I’m doing linear modeling of a point cloud in five dimensional space. There are five continuous variables of similar scale. Two of the points are special in the sense that they represent good examples of something, perhaps, let’s say, Eastern and Western. But there is no East Pole or West Pole, and the points are not on the edge of the point cloud, they’re just (roughly) opposite one another on either side of the cloud center. Thus there is an East - West axis through the cloud that includes and goes beyond these two good example points.
The first thing I care about is, for each of the other points in the cloud, what point on the East - West axis are they closest to? In other words, what is their perpendicular projection onto the axis? I’m already doing this, getting a score defined as -1 for the Eastern example and +1 for the Western example, about 0 at the center of the cloud, and ranging as high as about +/- 3 for points on the cloud edge.
I recognize that if I were doing principal component analysis, my score would be similar to the first principal component, if the first eigenvector happened to go through Eastern and Western. But it doesn’t, and I want to be able to describe my axis arbitrarily on the basis of my example points.
The second thing I care about – and this is the one I don’t know how to calculate – is, what is the distance between each cloud point and its projected location on my axis? Said another way, I want to know, for each point, how badly do I describe the point by pretending it is just a point on the East West spectrum?
If I’m following you, then you’re just talking about vector manipulations and not anything overly special. If all your points can be represented by five-vectors with the origin represented as (0,0,0,0,0), then the thing you’re already doing – finding the projections along the East-West axis – can be accomplished with a dot product of the vector of interest and the unit vector constructed from the East point’s vector (e.g., eastVector / |eastVector| ). In the happy case that your East-West axis is one of your working dimensions to begin with, then the projection amounts to just reading off the appropriate coordinate in any given five-vector’s representation.
For the second part that you aren’t yet doing: it sounds like you are looking for either the distance between the original point and the projected point, or the difference in vector lengths between the original vector and the projected vector.
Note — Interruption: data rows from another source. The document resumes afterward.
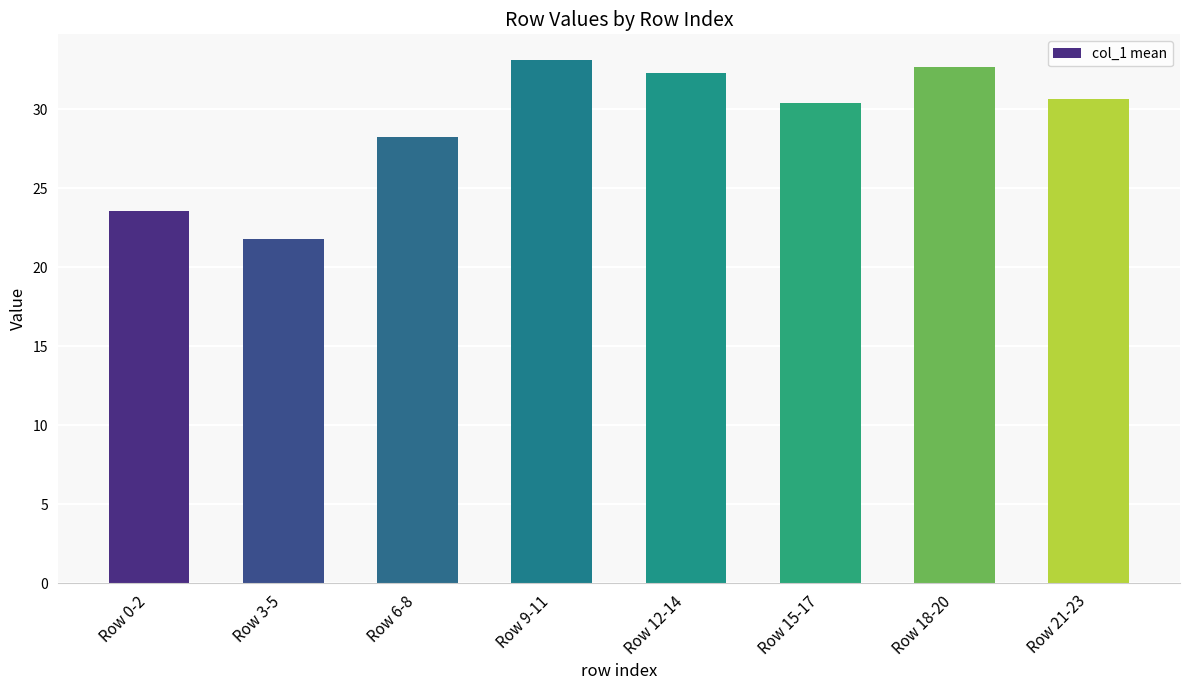

At which label does the data first exceed 30?

Row 9-11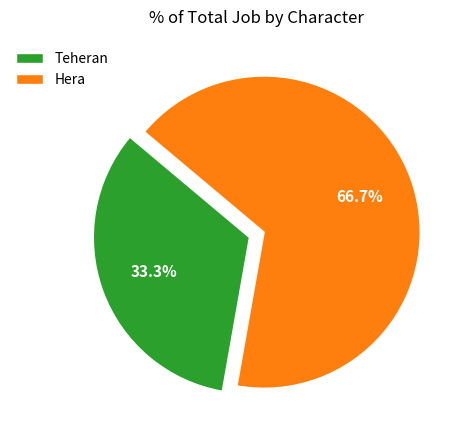

To the nearest percent, what portion does Hera represent?

67%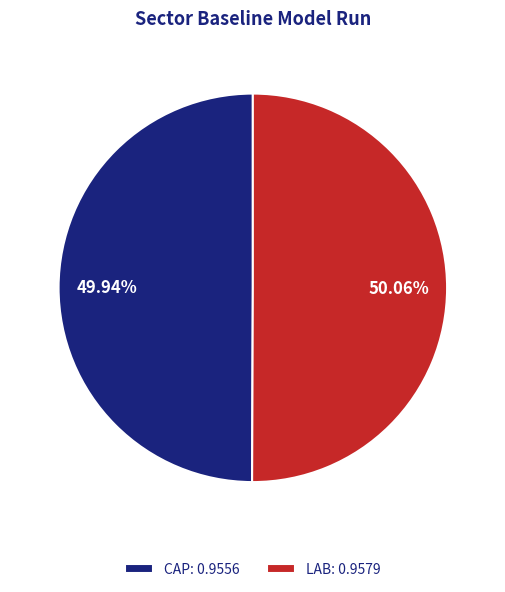

Does any single category account for the majority?

Yes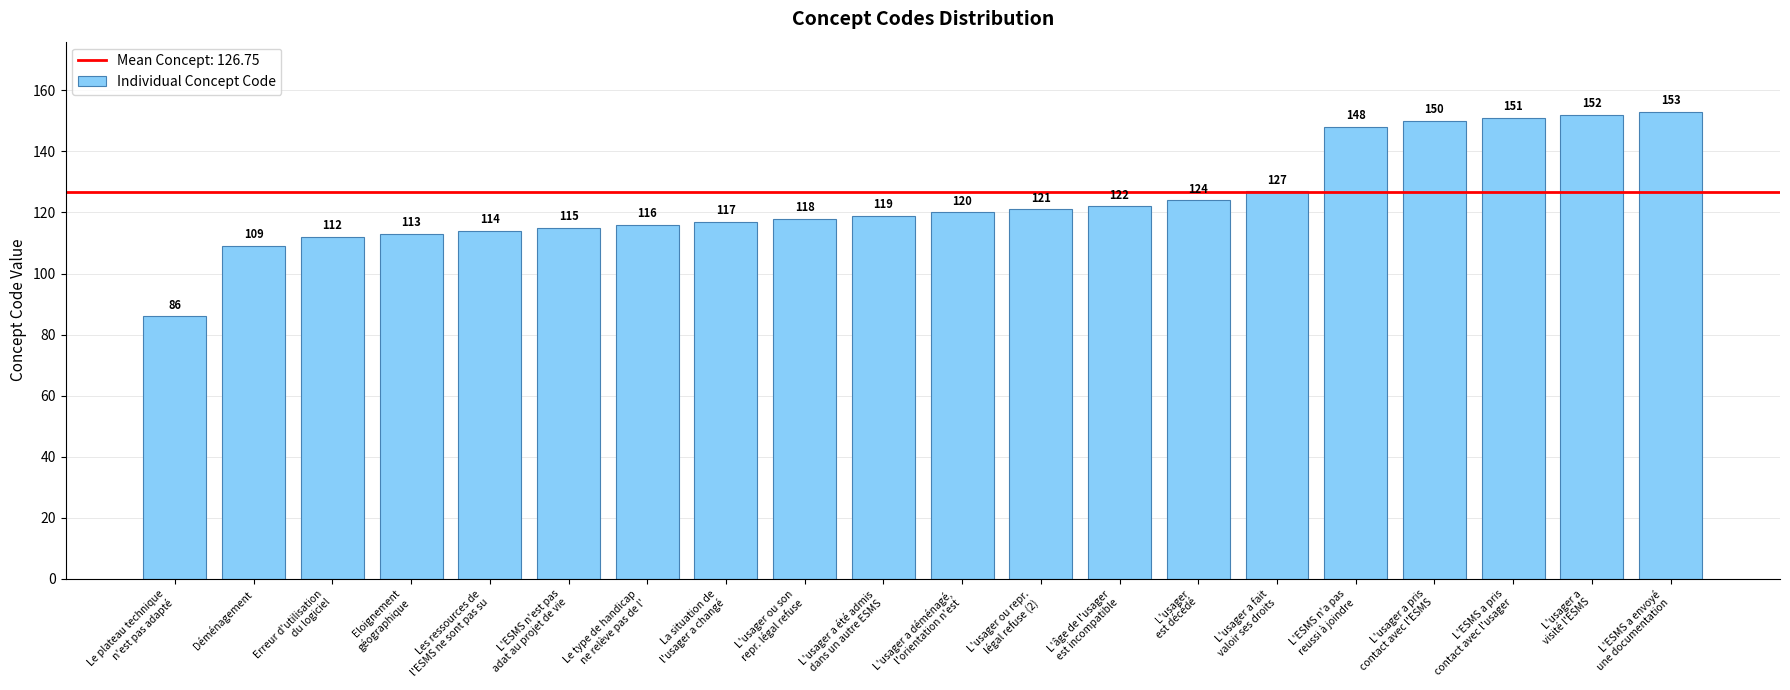

The chart shows a value of 124 at L'usager
est décédé. True or false?

True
Both of these are vector manipulations as well. The first is just |vectorOrig - vectorProj|, and the second is just |vectorOrig| - |vectorProj|. In either case you may also be interested in dividing the difference by |vectorOrig| to get a sort of fractional error (0=projection is same; 1=projection threw away entirety of original vector).
Throughout, I’ve assumed the five dimensions have commensurate units. That is, distance can be calculated in the usual Pythagorean way. If not, then you would need some metric when calculating vector magnitudes to define how distance in one dimension relates to distance in another dimension. But I’ll save that for follow-up depending on what in the above is or isn’t actually applicable to your situation.
First I can tell you how to calculate it…
I assume that your points are represented by 5-lines, 1 column vectors.
Let u be a unit vector pointing along the East-West axis
(e.g. u = (East-West)/|East-West|).
For each point x, the norm of the projection of x on the east-west axis is (u’.x)
The projection of x on the axis is (u’.x)u
The remainer is x-(u’.x)u
So the distance between x and the East-West axis is |x-(u’.x)u|
Note that these computations assume that your East-West axis passes though zero. If not, you may want to move the zero somewhere on this axis ;).
Now, for the name of what you try to compute… in statistics, you would say it is the Euclidean distance between your points and the East-West axis. You could also compute the angle between the vectors x and u.
At the population level, you could compute the sum of square norms of all vectors x (call it SStot) and the sum of square residuals (call it SSres)… then you could compute (1-SSres/SStot) and call it the percentage of variance on the East-West axis.